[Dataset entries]
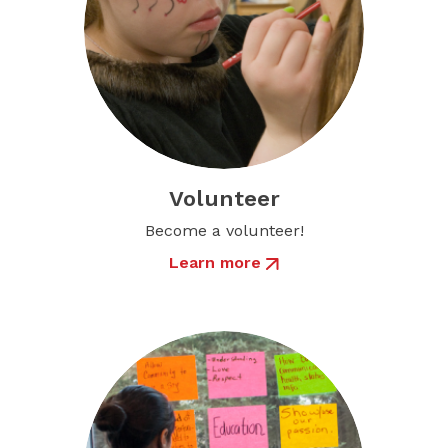
Volunteer
Become a volunteer!
Learn more
about Volunteer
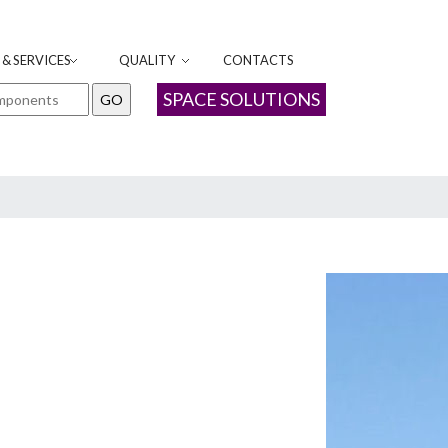
& SERVICES
QUALITY
CONTACTS
SPACE SOLUTIONS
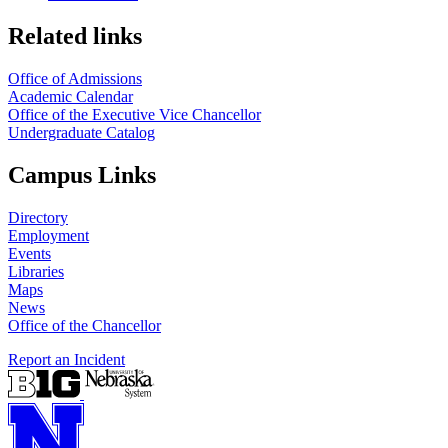
Related links
Office of Admissions
Academic Calendar
Office of the Executive Vice Chancellor
Undergraduate Catalog
Campus Links
Directory
Employment
Events
Libraries
Maps
News
Office of the Chancellor
Report an Incident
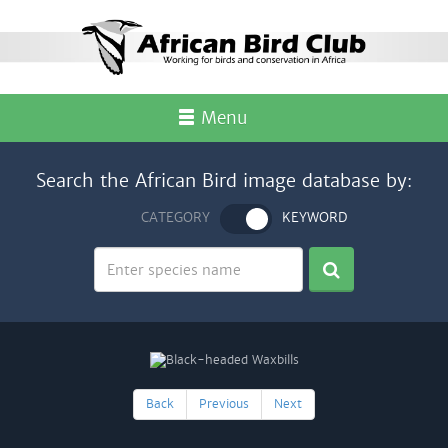
Menu
Search the African Bird image database by:
CATEGORY
KEYWORD
Back
Previous
Next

§ WHAT NEEDS TO BE DONE:
Above are entries; state the number of lines among them that contain "Chancellor", and nothing else.

§ SOLUTION FOR THIS TASK:
2